Próba nabierania dystansu po raz kolejny

Po roku i pięciu miesiącu od udaru, po 32 terapiach u psychologa, jest jakiś zaczątek przełomu w zmianie nastawienia. Cały czas psycholog tłumaczy mi o zmianie środka ważności, o braniu na siebie spraw, które jestem w stanie zrobić szukaniu przyjemności w codziennych domowych zajęciach. Teraz w trakcie 3. miesiąca zwolnienia lekarskiego, zaczyna mi się „mała” przebudowa sposobu myślenia i nastawienia na codzienne problemy. Oby to był proces postępujący w tym kierunku. Jeżeli zdystansuję się do spraw, które nie przerastają i zacznę szukać przyjemności w codziennych, drobnych zadaniach to będzie to dobra droga.
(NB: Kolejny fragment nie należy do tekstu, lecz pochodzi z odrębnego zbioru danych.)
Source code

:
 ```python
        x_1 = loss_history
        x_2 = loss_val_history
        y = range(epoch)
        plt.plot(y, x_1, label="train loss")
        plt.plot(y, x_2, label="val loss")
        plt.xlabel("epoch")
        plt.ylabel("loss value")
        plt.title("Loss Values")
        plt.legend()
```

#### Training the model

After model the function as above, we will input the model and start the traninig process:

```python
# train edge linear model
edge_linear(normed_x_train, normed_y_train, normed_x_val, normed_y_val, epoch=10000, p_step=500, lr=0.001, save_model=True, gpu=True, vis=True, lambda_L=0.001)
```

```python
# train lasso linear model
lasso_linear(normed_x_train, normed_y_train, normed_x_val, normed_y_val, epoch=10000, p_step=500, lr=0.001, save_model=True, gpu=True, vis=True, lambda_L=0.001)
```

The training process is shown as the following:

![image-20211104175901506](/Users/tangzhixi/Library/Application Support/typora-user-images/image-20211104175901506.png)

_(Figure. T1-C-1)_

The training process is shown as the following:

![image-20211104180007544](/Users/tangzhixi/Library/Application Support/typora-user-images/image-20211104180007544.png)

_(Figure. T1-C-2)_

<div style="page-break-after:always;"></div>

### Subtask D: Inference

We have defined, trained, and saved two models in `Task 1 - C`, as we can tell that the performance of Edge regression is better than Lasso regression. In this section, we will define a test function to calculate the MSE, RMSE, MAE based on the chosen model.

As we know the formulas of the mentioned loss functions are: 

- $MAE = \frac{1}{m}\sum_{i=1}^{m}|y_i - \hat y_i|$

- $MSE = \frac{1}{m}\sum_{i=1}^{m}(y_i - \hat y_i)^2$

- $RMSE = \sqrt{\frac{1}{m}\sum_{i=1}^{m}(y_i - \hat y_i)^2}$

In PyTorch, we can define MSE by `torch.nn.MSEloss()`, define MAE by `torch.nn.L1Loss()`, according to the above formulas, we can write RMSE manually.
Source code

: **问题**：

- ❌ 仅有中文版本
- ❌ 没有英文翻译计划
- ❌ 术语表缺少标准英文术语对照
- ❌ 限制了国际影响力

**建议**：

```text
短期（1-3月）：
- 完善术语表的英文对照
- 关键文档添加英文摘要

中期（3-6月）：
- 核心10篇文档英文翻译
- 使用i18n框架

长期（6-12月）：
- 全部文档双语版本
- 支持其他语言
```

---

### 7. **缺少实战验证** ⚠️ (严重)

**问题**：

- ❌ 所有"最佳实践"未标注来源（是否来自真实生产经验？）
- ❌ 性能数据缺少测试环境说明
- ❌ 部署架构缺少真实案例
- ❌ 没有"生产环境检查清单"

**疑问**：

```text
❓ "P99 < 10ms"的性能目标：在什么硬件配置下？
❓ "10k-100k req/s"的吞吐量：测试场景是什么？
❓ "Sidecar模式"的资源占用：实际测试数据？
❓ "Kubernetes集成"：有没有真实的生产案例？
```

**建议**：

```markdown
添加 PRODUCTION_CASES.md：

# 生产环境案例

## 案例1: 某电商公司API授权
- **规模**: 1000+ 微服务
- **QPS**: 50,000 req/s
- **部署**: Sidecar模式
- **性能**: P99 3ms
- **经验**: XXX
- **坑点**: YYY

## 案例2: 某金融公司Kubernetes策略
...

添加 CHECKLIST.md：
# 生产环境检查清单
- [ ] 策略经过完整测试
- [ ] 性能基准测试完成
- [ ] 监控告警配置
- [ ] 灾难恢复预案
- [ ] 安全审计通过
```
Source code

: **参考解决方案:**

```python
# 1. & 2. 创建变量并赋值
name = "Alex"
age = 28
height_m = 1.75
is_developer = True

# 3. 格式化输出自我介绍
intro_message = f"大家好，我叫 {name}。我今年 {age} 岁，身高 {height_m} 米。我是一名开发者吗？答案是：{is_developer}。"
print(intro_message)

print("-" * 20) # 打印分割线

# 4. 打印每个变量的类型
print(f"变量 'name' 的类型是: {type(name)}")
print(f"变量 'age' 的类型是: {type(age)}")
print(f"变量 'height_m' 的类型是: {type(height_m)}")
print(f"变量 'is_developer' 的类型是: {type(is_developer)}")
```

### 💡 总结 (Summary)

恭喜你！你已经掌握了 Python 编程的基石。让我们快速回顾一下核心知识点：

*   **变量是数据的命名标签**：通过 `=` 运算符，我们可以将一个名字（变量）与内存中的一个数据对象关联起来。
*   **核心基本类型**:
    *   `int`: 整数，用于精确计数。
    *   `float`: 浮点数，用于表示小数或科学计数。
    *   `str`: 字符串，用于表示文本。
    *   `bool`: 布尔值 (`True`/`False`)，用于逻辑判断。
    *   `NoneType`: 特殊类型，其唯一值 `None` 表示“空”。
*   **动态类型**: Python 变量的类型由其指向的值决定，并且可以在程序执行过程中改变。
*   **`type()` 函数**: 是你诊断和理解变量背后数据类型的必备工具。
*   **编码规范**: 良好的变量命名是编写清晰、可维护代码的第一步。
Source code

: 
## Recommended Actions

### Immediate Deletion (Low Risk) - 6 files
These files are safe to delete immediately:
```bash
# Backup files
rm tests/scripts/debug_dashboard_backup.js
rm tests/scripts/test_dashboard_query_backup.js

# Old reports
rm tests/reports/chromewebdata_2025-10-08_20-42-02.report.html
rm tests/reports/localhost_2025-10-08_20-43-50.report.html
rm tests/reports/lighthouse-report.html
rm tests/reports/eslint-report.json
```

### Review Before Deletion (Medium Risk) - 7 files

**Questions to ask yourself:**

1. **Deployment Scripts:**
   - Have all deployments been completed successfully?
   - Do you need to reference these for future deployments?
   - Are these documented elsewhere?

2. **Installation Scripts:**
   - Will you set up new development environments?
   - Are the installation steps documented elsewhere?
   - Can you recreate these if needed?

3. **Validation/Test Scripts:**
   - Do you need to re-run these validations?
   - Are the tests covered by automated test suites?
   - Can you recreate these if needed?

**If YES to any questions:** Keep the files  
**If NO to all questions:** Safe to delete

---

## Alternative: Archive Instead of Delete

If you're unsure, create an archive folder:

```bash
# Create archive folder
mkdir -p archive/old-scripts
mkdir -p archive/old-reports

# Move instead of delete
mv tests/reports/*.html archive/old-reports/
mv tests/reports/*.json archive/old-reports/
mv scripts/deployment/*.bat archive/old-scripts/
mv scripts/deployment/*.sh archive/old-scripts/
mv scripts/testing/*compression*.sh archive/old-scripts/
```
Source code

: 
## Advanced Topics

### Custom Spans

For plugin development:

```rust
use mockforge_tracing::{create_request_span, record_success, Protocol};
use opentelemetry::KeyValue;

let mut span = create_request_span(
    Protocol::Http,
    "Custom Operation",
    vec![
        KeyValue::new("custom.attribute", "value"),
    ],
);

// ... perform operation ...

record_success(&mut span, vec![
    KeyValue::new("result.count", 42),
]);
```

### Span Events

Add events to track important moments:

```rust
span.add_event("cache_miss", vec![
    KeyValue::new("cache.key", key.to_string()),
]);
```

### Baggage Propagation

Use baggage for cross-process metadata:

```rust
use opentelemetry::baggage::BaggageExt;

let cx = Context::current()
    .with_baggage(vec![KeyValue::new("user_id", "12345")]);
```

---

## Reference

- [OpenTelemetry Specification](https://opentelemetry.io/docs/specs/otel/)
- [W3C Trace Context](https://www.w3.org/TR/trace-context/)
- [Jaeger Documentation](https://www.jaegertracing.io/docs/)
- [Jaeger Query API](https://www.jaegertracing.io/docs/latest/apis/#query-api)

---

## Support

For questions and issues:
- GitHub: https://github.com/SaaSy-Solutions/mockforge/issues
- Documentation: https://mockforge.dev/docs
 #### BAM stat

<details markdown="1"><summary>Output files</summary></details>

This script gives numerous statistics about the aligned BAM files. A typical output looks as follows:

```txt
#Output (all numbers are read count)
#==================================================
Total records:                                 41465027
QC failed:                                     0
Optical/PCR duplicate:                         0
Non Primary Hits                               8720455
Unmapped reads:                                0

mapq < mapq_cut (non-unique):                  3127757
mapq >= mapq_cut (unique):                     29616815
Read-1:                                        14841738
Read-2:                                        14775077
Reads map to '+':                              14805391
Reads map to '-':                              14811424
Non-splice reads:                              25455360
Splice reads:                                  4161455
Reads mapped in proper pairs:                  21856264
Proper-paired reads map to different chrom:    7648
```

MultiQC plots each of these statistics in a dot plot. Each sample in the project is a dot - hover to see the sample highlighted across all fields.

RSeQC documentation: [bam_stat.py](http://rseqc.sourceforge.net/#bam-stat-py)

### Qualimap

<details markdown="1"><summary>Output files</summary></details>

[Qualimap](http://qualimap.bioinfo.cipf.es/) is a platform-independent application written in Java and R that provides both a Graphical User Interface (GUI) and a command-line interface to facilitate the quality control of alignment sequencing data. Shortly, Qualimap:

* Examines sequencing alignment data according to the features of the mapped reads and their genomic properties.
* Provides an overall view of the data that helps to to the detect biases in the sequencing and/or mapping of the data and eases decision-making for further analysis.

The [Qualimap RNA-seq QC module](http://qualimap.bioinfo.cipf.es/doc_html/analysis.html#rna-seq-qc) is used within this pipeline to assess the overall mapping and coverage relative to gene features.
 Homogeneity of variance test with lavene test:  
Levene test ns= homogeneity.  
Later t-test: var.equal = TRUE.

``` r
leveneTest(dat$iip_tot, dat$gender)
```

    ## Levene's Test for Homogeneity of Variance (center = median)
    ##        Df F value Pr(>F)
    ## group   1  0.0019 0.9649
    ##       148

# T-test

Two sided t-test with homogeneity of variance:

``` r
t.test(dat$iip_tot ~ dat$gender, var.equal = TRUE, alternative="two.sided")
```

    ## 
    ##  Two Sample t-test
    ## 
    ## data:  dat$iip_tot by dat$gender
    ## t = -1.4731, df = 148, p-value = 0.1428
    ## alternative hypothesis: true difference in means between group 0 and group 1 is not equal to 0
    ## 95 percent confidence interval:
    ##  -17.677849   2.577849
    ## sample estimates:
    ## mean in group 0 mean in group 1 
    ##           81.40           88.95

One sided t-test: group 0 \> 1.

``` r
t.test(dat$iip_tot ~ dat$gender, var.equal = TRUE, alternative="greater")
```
Nadal bardzo intensywnie chodzę na rehabilitację – ćwiczenia usprawniające ciąg dalszy około 1 godziny na sali pod okiem rehabilitanta i wiara, wiara, że niedowład zacznie ustępować. Zawsze też, szczególnie jak nie pada deszcz, staram się jak najwięcej spacerować, czyli pieszo docierać do lekarza, na rehabilitację.